Document extract below:

Systemic Inflammatory Response Syndrome [1] [2]

  • SIRS can be diagnosed when two or more of the following are present:[3]
    • Heart rate > 90 beats per minute
    • Temperature < 36 (96.8 °F) or > 38 °C (100.4 °F)
    • Tachypnea > 20 breaths per minute or, on blood gas, a PaCO2 < 32 mm Hg
    • White blood cell count < 4000 cells/mm³ or > 12000 cells/mm³ (< 4 x 109 or > 12 x 109 cells/L), or > 10% band forms (immature white blood cells / bandemia).
  • SIRS can be seen in non infectious conditions like pancreatitis and myocardial infarction.

Sepsis

  • SIRS + Source of infection

Severe sepsis

  • Sepsis + organ dysfunction
  • Organ damage can present as decreased urine output, acute kidney injury, and elevated liver function tests.

Septic shock

  • Severe sepsis + persistent hypotension after adequate fluid challenge.

Multiple organ dysfunctions (MODS)

  • Progressive multiple organ failure secondary to severe sepsis.

Sepsis management

Source control

Source identification

  • Depending on the patient's history sputum, blood, urine or other sources can be cultured. In case of unclear source, pan-culture should be done.
  • Based on the patient's history proper imaging should be initiated.

End of Document extract.
Given information below:

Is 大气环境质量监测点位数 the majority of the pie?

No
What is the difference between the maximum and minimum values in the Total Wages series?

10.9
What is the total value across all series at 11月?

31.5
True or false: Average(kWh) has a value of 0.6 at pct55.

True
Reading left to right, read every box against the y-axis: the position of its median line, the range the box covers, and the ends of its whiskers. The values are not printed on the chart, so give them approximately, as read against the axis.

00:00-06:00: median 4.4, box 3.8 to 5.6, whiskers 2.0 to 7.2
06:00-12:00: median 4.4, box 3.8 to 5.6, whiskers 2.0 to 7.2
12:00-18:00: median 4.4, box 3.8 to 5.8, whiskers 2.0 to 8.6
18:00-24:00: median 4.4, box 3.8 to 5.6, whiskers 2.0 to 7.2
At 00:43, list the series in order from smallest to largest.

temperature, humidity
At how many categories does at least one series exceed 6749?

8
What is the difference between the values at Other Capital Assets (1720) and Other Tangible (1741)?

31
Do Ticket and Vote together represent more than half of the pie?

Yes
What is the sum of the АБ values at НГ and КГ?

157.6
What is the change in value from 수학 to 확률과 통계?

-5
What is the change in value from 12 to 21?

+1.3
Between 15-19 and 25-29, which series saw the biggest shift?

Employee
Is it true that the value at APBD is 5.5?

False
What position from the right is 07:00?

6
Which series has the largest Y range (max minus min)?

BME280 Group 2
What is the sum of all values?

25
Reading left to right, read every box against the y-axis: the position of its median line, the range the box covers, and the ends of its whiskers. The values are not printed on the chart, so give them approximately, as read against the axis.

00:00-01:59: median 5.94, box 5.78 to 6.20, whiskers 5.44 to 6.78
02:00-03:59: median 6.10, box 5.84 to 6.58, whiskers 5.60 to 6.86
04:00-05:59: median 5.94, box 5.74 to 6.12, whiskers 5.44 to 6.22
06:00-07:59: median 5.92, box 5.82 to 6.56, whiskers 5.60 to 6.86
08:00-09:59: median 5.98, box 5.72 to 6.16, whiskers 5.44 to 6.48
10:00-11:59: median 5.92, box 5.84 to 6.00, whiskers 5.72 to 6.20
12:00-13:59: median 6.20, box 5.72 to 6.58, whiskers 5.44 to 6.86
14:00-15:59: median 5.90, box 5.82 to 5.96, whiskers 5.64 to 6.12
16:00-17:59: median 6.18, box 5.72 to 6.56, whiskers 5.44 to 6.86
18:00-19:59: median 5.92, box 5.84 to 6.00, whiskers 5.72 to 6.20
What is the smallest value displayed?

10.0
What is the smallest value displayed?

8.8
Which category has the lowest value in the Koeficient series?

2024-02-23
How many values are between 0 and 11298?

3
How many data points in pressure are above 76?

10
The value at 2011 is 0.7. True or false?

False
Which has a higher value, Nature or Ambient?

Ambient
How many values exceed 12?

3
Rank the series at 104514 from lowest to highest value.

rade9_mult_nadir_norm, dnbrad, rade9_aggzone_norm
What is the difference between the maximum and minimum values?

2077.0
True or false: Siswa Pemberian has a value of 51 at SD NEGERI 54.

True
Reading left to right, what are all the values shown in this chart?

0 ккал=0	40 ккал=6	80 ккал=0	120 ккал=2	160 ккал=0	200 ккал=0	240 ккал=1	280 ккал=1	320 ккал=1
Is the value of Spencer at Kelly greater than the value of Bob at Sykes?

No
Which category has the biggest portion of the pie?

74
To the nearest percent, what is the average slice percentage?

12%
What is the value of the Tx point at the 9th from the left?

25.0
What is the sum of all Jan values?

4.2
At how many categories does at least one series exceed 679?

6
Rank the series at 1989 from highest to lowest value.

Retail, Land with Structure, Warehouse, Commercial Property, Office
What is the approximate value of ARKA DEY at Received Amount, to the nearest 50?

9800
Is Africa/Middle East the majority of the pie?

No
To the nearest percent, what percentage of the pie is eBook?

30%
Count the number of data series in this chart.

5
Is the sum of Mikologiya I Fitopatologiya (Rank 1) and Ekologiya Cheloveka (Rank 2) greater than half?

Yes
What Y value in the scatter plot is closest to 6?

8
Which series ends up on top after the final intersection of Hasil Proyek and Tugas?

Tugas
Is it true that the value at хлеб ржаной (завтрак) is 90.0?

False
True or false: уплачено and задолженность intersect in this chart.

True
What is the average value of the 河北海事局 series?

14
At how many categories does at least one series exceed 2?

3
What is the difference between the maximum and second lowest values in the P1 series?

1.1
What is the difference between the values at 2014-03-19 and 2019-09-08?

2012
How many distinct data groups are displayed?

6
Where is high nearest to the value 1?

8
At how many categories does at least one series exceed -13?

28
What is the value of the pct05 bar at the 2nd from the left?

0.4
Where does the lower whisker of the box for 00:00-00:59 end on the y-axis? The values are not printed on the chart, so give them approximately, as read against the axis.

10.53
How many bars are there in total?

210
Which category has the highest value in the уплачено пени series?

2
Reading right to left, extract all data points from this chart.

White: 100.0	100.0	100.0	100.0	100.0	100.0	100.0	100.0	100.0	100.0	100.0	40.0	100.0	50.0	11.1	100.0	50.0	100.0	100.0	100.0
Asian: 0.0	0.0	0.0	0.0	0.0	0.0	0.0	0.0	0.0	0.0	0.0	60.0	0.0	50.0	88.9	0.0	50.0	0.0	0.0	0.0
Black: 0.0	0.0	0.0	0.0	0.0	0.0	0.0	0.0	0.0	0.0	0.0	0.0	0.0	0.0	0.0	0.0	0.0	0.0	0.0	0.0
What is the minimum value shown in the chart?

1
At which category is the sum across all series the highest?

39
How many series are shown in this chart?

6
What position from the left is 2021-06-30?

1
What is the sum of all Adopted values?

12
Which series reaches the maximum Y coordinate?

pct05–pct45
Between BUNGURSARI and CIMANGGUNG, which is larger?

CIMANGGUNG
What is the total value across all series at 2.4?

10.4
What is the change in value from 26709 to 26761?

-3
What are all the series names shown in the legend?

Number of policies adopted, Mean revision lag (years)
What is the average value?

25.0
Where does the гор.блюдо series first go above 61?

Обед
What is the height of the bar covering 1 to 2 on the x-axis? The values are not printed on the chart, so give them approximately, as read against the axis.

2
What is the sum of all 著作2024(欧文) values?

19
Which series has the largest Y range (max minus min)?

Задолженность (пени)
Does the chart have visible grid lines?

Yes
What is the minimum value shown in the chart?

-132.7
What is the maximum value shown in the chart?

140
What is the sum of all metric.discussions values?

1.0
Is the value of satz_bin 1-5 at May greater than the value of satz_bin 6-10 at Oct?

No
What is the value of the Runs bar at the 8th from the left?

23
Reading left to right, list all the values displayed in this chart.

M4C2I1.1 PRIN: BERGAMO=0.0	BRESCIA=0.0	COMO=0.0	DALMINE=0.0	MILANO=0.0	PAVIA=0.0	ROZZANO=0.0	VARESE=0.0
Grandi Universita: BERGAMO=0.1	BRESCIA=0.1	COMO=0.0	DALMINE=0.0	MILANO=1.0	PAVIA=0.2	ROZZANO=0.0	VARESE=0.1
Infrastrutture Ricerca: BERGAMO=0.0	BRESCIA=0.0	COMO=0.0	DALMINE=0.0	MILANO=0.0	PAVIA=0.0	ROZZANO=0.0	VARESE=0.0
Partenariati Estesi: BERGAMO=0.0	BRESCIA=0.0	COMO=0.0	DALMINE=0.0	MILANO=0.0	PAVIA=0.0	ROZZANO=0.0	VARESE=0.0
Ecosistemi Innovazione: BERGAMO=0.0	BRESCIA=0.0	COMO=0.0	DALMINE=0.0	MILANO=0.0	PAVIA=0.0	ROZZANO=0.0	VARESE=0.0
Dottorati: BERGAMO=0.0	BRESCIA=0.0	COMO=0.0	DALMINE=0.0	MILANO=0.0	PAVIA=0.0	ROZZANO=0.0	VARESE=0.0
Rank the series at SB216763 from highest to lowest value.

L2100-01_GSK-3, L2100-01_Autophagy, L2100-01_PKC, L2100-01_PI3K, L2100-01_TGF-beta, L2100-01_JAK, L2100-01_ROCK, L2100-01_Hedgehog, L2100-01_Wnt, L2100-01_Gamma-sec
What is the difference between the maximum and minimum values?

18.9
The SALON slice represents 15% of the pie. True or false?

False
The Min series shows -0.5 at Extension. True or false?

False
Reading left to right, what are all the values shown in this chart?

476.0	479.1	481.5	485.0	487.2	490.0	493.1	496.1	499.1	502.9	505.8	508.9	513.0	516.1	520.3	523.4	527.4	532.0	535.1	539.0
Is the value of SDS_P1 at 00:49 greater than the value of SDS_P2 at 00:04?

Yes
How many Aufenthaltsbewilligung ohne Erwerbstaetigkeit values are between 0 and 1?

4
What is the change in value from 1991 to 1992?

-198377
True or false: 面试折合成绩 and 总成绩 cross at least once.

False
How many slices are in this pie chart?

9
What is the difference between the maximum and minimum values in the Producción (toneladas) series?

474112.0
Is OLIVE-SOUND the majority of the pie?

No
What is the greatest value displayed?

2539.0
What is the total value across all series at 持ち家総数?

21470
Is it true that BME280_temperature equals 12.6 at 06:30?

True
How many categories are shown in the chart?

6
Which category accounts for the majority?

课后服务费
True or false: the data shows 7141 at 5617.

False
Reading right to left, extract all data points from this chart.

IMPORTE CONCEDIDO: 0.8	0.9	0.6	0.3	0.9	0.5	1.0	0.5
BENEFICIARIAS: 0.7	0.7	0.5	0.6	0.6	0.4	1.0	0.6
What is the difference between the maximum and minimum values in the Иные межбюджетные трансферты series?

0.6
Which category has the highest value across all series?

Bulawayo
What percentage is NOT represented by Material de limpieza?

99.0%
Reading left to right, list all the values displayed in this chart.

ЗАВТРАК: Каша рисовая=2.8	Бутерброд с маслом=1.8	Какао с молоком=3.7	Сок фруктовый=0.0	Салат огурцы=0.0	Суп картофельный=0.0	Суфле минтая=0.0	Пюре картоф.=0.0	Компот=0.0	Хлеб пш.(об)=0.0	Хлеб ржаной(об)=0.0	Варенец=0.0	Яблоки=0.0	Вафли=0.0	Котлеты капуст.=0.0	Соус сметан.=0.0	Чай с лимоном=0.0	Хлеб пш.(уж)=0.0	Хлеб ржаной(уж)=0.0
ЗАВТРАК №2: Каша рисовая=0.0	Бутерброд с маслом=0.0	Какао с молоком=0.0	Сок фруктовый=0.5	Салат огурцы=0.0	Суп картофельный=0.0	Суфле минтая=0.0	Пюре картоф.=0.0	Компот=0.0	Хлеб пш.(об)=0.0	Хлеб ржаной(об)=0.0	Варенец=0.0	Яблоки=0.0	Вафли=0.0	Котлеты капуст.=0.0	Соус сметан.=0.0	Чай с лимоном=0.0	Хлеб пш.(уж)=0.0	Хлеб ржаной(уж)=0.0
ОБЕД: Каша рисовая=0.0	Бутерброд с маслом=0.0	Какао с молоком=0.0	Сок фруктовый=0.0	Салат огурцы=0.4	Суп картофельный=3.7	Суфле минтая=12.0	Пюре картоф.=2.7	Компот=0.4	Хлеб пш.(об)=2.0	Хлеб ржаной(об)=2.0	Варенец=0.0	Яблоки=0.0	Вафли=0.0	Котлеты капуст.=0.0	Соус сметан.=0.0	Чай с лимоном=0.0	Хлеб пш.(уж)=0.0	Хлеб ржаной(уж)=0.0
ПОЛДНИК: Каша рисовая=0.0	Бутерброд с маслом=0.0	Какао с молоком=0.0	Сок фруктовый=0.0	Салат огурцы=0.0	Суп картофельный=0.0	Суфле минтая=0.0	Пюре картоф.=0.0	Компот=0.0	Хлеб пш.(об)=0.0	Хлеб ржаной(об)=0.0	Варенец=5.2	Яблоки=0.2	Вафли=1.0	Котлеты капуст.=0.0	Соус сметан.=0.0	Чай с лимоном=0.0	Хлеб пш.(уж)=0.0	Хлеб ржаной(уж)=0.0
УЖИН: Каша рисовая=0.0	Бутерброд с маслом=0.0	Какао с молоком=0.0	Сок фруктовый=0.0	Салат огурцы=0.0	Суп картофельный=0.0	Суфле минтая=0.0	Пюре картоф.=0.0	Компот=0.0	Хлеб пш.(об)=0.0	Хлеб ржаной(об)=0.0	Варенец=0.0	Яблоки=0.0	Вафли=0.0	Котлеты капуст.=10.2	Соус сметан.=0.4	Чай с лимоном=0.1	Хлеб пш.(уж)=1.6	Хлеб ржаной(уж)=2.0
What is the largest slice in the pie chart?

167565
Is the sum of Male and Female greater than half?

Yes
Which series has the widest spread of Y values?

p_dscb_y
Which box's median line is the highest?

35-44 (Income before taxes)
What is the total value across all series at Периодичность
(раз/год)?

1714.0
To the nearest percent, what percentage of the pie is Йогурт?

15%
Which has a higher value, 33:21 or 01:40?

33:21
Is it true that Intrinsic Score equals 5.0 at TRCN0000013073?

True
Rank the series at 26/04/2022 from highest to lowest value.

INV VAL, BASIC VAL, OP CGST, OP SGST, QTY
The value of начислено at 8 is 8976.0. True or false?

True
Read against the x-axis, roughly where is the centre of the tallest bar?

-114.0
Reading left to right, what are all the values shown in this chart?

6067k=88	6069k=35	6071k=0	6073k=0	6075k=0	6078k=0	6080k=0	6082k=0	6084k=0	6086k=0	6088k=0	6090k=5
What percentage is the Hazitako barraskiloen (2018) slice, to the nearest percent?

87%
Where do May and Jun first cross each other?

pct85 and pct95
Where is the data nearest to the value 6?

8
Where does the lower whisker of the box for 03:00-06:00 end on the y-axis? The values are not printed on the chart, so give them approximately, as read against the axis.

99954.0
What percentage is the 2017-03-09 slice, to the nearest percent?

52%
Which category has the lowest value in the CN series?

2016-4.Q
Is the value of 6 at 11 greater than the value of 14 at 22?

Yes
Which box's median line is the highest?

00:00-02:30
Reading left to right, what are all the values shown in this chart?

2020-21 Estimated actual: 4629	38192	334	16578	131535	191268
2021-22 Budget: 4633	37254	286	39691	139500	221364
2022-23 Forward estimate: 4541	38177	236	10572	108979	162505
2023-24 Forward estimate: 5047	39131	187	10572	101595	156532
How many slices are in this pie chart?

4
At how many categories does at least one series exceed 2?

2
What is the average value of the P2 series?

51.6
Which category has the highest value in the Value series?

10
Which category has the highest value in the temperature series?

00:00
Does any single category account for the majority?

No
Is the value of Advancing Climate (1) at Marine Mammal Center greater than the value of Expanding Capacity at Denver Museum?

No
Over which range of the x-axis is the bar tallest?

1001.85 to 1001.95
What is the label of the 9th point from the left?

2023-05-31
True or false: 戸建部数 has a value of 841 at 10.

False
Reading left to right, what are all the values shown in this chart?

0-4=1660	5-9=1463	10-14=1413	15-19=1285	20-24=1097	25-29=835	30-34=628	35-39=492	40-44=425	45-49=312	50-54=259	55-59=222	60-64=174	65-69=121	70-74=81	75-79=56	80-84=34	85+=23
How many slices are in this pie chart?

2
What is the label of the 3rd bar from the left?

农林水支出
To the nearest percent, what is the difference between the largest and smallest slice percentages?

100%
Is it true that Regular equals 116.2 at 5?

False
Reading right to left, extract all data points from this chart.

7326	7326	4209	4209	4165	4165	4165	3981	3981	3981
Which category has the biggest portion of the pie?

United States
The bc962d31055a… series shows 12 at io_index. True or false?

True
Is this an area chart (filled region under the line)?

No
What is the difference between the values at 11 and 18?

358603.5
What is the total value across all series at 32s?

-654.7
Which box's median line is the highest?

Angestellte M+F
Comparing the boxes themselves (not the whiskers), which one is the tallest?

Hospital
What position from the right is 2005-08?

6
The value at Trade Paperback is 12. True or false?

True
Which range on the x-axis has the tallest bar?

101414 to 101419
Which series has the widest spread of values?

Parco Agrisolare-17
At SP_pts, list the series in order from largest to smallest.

End of Given information.

Apply what you read:
A. Reproduce word for word the part of the sepsis outline from "Source identification" up to and including "should be done.".
B. Answer these from the sepsis outline:
(i) What heart rate counts as one of the SIRS criteria?
(ii) What must be added to sepsis for it to count as severe sepsis?
(iii) What should be done when the source of infection is unclear?

Answers in order:
A.
Source identification

  • Depending on the patient's history sputum, blood, urine or other sources can be cultured. In case of unclear source, pan-culture should be done.

B.
(i) A heart rate above 90 beats per minute.
(ii) Organ dysfunction.
(iii) A pan-culture should be done.